Antoine Zimmermann, Markus Krötzsch, Jérôme Euzenat, Pascal Hitzler, Formalizing ontology alignment and its operations with category theory, in: Proc. 4^{th }International conference on Formal ontology in information systems (FOIS), Baltimore (ML US), (Brandon Bennett, Christiane Fellbaum (eds), Proc. 4^{th }International conference on Formal ontology in information systems (FOIS), IOS Press, Amsterdam (NL), 2006), pp277-288, 2006

An ontology alignment is the expression of relations between different ontologies. In order to view alignments independently from the language expressing ontologies and from the techniques used for finding the alignments, we use a category-theoretical model in which ontologies are the objects. We introduce a categorical structure, called V-alignment, made of a pair of morphisms with a common domain having the ontologies as codomain. This structure serves to design an algebra that describes formally what are ontology merging, alignment composition, union and intersection using categorical constructions. This enables combining alignments of various provenance. Although the desirable properties of this algebra make such abstract manipulation of V-alignments very simple, it is practically not well fitted for expressing complex alignments: expressing subsumption between entities of two different ontologies demands the definition of non-standard categories of ontologies. We consider two approaches to solve this problem.
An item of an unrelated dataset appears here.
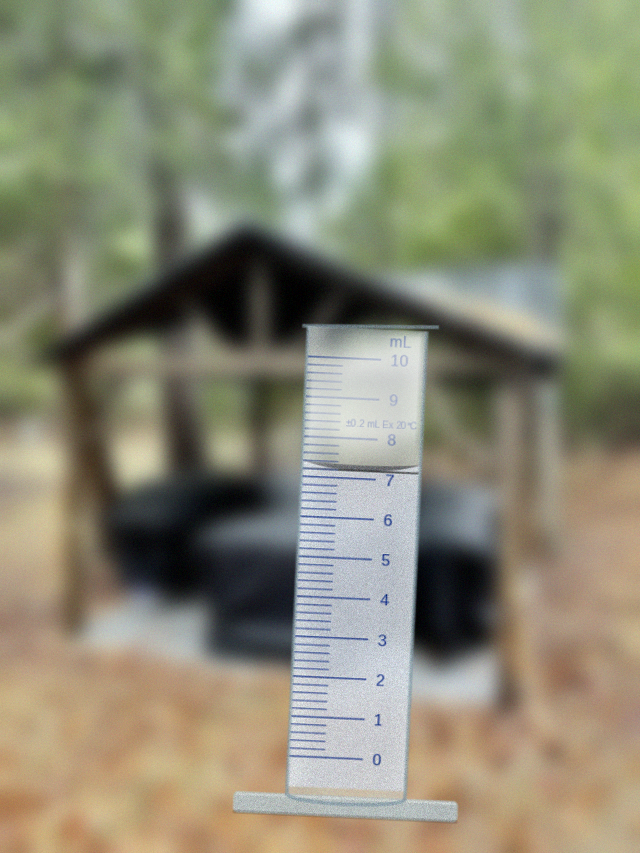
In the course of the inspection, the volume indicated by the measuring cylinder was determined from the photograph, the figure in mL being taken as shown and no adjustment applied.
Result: 7.2 mL
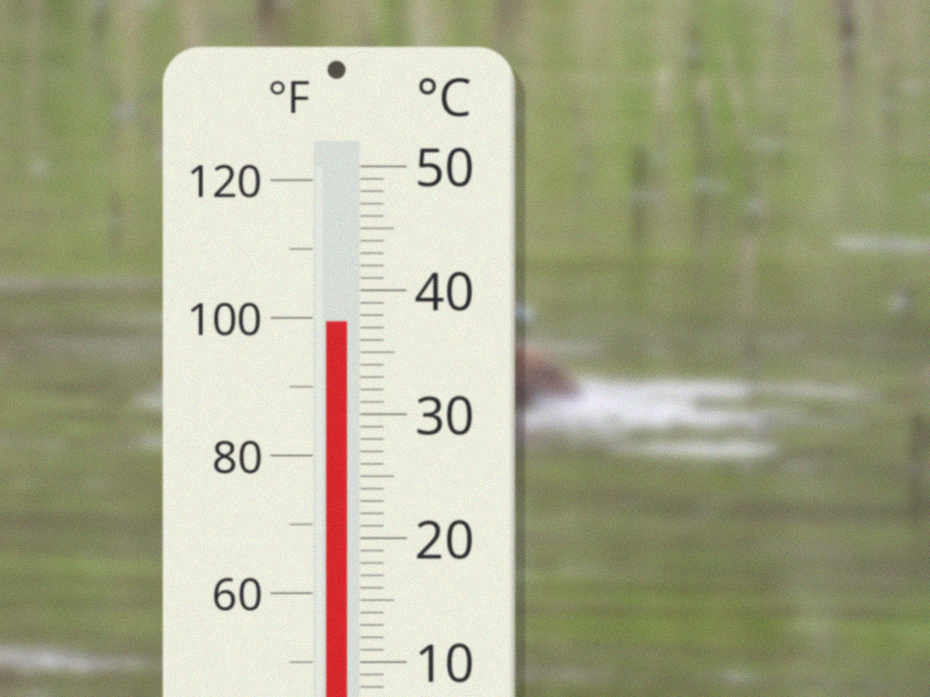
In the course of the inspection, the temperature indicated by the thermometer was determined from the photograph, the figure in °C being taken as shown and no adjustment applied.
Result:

The first one extends the notion of V-alignments to a more complex structure called W-alignments: a formalization of alignments relying on "bridge axioms". The second one relies on an elaborate concrete category of ontologies that offers high expressive power. We show that these two extensions have different advantages that may be exploited in different contexts (viz., merging, composing, joining or meeting): the first one efficiently processes ontology merging thanks to the possible use of categorical institution theory, while the second one benefits from the simplicity of the algebra of V-alignments.